From the article below on Vietnam's sale of stakes in state-owned enterprises, list every state company whose stake sale is scheduled for the first quarter.

▶ SOURCE TEXT:
- Opening Delimiter -

Vietnam is dramatically accelerating sales of stakes in state-owned enterprises (SOEs) to boost revenue and ease a strained budget, while seeking to exceed its economic growth target this year.
The government plans to sell 6.5 times more shares than it offered last year, Vietnamese Deputy Prime Minister Vuong Dinh Hue said in an interview with Bloomberg Television.
The state raised 135.6 trillion dong (US$5.97 billion) from these sales last year.
“We need more foreign investment, but also want to lure good investors who can help our companies improve corporate governance,” Hue said in his office in Hanoi on Friday.
The assets the government plans to sell “will include leading companies in energy, power and petroleum,” he said.
Vietnam, which last year had one of the world’s fastest-growing economies at 6.8 percent, is saddled with high public debt levels that constrain the government’s ability to boost spending.
The state next year could come close to breaching its 65 percent constitutional debt limit, HSBC Holdings PLC said in a report this month, singling out Vietnam as the nation facing the greatest need for fiscal consolidation in Southeast Asia.
SOEs in the communist nation were once the biggest employers, the largest revenue earners and the main growth drivers, but the government is now pressing for greater support for private-sector businesses, decades after the 1986 “Doi Moi” reforms brought market-oriented change to Vietnam.
The government is banking on an expanding middle class and its youthful population to attract investors.
Stakes in 245 state companies are up for grabs this year, including four scheduled in the first quarter: Binh Son Refining and Petrochemical Co, which operates the only oil refinery in the country, as well as PetroVietnam Oil Corp, PetroVietnam Power Corp. and Hanoi Beer Alcohol & Beverage JSC.
Among the assets disposed last year was a majority stake in the nation’s top brewer Saigon Beer Alcohol Beverage Corp (Sabeco) to Thai Beverage PCL and its partner last month, which sold for US$4.8 billion.
Vietnam has struggled to privatize state companies, with many of them finding it difficult to value their shares.
The government is working on plans to allow more foreign ownership in certain sectors, including banks, Hue said.
Public debt and publicly guaranteed debt are to increase to 64.2 percent of GDP by next year from an estimated 62.6 percent last year, the World Bank estimated.
The government plans to cap the budget deficit at 3.7 percent of GDP this year from 3.5 percent last year.
Economic growth this year might match last year’s pace of 6.8 percent — slightly higher than the 6.7 percent target set by the government — despite risks of rising trade protectionism around the world, Hue said.
“There are some risks and challenges remaining in the Vietnamese economy, but the biggest challenge will be that we want to grow faster, but also in a sustainable manner at a time when there are unpredictable movements in the world economies,” Hue said.
The economy, which last year posted a total trade value that was 1.93 times bigger than its GDP, is susceptible to global turbulence that can “quickly have a direct impact on Vietnam in terms of trade, investment, currency,” Hue added.
The benchmark VN Index has risen 9.3 percent this year after increasing 48 percent last year.
The government is to focus on strengthening the banking system and will “try to bring down lending interest rates for businesses” as it looks to manufacturing and tourism to be the main drivers of the economy, Hue said.

- Closing Delimiter -

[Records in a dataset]
- Opening Delimiter -

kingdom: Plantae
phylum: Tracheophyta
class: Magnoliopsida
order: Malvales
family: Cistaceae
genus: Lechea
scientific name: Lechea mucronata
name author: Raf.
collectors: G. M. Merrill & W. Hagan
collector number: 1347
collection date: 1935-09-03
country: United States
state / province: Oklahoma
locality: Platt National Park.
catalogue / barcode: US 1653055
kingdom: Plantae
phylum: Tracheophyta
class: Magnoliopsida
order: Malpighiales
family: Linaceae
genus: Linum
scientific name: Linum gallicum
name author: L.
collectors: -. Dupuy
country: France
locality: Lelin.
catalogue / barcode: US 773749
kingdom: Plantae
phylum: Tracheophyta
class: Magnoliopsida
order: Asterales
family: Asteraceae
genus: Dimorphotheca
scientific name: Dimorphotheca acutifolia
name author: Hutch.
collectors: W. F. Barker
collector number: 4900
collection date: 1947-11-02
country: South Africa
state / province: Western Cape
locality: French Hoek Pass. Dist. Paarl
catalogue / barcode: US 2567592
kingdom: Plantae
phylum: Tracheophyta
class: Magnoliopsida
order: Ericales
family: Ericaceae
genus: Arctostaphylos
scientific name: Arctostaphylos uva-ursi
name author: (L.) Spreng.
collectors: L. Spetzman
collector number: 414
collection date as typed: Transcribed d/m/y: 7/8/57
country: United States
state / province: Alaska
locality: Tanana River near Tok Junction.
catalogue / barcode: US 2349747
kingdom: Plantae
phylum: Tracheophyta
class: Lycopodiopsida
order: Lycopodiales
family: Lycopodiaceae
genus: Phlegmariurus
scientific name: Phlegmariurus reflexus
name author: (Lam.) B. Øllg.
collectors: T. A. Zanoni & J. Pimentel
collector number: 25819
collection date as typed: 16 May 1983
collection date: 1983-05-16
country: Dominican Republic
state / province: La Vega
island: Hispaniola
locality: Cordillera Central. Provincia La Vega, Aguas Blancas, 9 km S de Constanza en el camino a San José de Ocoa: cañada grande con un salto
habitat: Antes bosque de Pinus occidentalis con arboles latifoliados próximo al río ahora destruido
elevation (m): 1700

- Closing Delimiter -

▶ SOLVED EXERCISE:
Binh Son Refining and Petrochemical Co
PetroVietnam Oil Corp
PetroVietnam Power Corp.
Hanoi Beer Alcohol & Beverage JSC